# Excerpt:
For each repo in the list of allowed repos
For each container in the list of container objects
Is container.image starting with any of the repos in the list of allowed repos?
If so, append "true" to the array "satisfied", else append "false"
End For
# Evalute the rule not any(satisfied) and report violation if any
End For


The result of the above is an array satisfied with the same number of elements as the number of allowed repos in the input.parameters.repos object, with each value being true or false.

The third line of the violation block is our condition, not any(satisfied). any(satisfied) evaluates to true if any of the values in the satisfied list is true and false otherwise. It’s really important to note here that lines 2-4 in the violation block are “executed” for each item in the container array.

Hence, given the following input document:

{
"parameters": {
"repos": [
"quay.io/calico",
"k8s.gcr.io",
"602401143452.dkr.ecr.us-west-2.amazonaws.com/amazon-k8s-cni"
]
},
"review": {
"kind": {
"kind": "Pod",
"version": "v1"
},
"object": {
"spec": {
"containers": [
{
"image": "amazon-k8s-cni",
"name": "mysql-backend"
},
{
"image": "nginx",
"name": "nginx-frontend"
}
]
}
}
}
}


We will see the following as the output: (Rego playground link)

{
"violation": [
{
"msg": "container <mysql-backend> has an invalid image repo <amazon-k8s-cni>, allowed repos are [\"277433404353.dkr.ecr.eu-central-1.amazonaws.com\", \"quay.io/open-policy-agent\", \"quay.io/calico\", \"quay.io/kubernetes-ingress-controller\", \"k8s.gcr.io\", \"602401143452.dkr.ecr.us-west-2.amazonaws.com/amazon-k8s-cni\"], satisfied: [false, false, false, false, false, false]"
},
{
"msg": "container <nginx-frontend> has an invalid image repo <nginx>, allowed repos are [\"277433404353.dkr.ecr.eu-central-1.amazonaws.com\", \"quay.io/open-policy-agent\", \"quay.io/calico\", \"quay.io/kubernetes-ingress-controller\", \"k8s.gcr.io\", \"602401143452.dkr.ecr.us-west-2.amazonaws.com/amazon-k8s-cni\"], satisfied: [false, false, false, false, false, false]"

# Dataset records:
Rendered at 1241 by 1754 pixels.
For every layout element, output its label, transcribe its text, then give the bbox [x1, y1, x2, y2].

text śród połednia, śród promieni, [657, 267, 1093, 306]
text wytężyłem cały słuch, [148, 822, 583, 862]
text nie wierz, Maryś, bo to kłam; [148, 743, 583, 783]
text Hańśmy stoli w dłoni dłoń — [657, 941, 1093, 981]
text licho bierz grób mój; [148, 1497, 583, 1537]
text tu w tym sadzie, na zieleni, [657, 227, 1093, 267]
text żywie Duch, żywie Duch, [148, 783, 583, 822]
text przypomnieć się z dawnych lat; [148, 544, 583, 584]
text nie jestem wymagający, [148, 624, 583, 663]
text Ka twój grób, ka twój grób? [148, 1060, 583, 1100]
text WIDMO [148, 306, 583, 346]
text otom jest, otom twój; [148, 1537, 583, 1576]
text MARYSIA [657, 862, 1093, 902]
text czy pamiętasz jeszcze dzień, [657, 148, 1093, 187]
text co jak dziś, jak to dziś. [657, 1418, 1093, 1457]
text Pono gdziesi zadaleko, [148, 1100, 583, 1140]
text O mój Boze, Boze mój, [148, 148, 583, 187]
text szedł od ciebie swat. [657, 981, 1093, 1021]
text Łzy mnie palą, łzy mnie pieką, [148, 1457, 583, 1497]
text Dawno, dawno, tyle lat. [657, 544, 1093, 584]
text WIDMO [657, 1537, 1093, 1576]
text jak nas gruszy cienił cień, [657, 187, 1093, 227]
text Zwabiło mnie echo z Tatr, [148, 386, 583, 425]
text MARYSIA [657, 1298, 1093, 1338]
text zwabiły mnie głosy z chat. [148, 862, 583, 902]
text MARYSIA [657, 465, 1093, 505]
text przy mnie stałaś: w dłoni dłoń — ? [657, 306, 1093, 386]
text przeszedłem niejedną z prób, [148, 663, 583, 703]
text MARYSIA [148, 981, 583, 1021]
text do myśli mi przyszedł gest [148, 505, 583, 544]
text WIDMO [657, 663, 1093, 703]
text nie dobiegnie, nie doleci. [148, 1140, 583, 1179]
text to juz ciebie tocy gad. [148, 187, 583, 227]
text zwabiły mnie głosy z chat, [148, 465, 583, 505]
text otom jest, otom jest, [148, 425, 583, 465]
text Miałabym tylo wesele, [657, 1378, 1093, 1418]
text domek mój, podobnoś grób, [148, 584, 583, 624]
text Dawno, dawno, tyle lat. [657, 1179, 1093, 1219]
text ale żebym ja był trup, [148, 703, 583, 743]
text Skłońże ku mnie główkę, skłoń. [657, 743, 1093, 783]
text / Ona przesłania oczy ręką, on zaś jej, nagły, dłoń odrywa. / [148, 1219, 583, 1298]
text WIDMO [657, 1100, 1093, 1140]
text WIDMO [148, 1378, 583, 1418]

# Exercise description:
In the excerpt on the allowed-repos rule, which lines of the violation block are "executed" for each item in the container array? The items aren't needed for this.

# Solution to this exercise:
Lines 2-4.